[Dataset records]
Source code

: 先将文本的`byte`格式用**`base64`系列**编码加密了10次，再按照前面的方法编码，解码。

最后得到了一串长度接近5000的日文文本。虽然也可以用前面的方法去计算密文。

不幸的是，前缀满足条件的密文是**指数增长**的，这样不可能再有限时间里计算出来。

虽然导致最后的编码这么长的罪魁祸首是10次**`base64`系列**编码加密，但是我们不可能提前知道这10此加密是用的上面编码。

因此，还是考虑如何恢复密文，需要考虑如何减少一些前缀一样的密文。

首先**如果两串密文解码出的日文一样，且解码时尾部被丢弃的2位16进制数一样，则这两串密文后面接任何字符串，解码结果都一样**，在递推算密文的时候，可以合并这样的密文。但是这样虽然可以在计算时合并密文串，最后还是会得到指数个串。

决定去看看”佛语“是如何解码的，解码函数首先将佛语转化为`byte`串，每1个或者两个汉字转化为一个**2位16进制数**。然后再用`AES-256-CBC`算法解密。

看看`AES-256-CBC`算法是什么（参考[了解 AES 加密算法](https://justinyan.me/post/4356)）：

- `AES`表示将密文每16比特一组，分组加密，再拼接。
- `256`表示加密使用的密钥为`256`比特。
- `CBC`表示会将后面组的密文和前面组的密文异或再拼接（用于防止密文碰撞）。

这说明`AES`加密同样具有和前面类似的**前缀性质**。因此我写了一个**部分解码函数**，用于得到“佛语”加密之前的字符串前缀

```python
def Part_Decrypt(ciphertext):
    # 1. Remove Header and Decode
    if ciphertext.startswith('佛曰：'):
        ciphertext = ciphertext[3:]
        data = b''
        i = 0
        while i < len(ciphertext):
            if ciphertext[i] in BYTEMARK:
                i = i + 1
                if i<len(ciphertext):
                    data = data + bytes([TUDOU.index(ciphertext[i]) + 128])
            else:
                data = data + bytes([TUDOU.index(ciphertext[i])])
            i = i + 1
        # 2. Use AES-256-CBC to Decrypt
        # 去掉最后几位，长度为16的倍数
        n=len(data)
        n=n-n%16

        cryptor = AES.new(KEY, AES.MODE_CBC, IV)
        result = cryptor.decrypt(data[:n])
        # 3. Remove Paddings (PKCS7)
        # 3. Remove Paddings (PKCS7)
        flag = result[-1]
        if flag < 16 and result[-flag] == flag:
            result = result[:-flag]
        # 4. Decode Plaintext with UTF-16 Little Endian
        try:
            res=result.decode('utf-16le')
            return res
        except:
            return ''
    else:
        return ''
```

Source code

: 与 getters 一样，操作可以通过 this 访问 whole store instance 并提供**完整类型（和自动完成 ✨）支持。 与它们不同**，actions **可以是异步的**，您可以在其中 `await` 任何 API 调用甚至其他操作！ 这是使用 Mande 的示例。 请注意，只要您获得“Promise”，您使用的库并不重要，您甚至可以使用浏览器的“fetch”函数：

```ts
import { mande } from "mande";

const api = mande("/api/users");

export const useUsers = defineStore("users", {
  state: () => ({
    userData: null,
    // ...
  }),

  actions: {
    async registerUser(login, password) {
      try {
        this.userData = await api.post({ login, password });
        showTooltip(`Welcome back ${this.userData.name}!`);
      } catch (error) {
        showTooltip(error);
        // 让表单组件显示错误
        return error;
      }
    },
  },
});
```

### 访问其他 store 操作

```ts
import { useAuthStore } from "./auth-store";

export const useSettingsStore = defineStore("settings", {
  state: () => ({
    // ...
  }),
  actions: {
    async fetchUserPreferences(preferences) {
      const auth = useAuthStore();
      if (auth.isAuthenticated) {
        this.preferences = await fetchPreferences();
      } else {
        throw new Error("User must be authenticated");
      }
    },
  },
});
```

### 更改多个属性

WHAT THE TASK REQUIRES> Search the lines above for the string "cryptor", then show every one that has it.

OUTPUT OF THE TASK>
        cryptor = AES.new(KEY, AES.MODE_CBC, IV)
        result = cryptor.decrypt(data[:n])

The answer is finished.